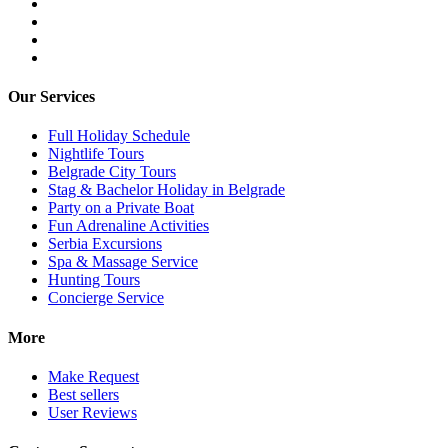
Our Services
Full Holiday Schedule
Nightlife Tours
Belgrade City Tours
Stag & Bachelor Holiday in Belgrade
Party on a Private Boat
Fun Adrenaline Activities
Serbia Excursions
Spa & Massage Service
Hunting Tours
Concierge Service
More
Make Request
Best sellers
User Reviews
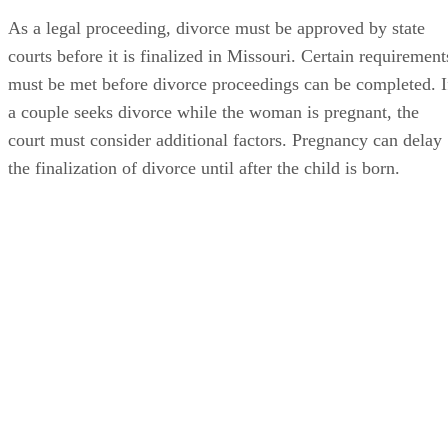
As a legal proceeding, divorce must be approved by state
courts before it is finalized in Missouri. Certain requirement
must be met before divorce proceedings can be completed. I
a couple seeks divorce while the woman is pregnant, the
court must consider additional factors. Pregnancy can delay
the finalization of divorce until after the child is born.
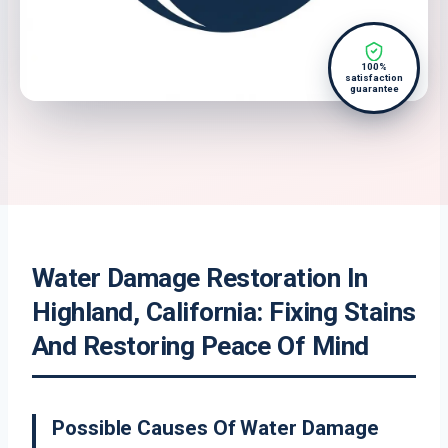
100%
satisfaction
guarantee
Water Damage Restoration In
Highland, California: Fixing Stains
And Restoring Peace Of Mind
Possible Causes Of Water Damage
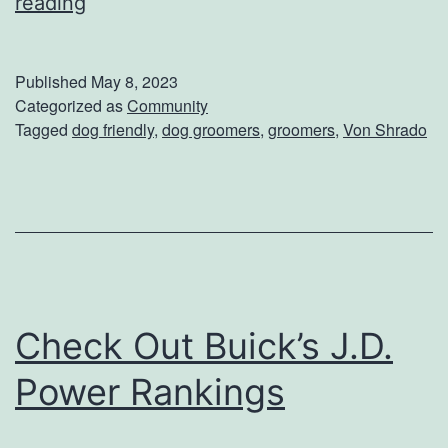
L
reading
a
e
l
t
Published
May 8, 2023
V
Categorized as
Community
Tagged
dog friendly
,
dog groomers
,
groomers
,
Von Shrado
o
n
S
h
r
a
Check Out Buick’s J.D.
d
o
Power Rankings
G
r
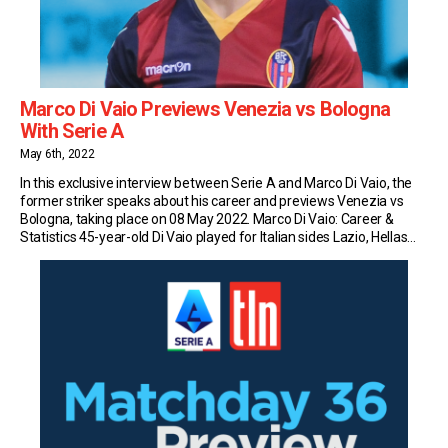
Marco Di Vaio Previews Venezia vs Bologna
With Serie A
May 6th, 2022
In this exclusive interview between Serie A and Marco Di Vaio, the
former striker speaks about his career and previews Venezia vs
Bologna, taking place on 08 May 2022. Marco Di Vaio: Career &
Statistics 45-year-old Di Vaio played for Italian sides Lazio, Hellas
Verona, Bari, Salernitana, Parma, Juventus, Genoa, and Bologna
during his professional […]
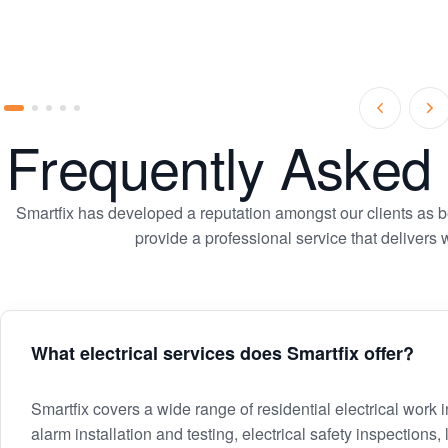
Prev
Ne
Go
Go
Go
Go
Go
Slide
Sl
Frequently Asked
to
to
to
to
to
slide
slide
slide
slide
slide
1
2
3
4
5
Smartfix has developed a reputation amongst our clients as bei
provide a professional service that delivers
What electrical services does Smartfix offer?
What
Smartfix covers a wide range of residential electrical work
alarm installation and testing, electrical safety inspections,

-*-*-

Only lines that contain the string "Serie" count; pick each one out of the records and copy it.

RESPONSE BELOW:
With Serie A
In this exclusive interview between Serie A and Marco Di Vaio, the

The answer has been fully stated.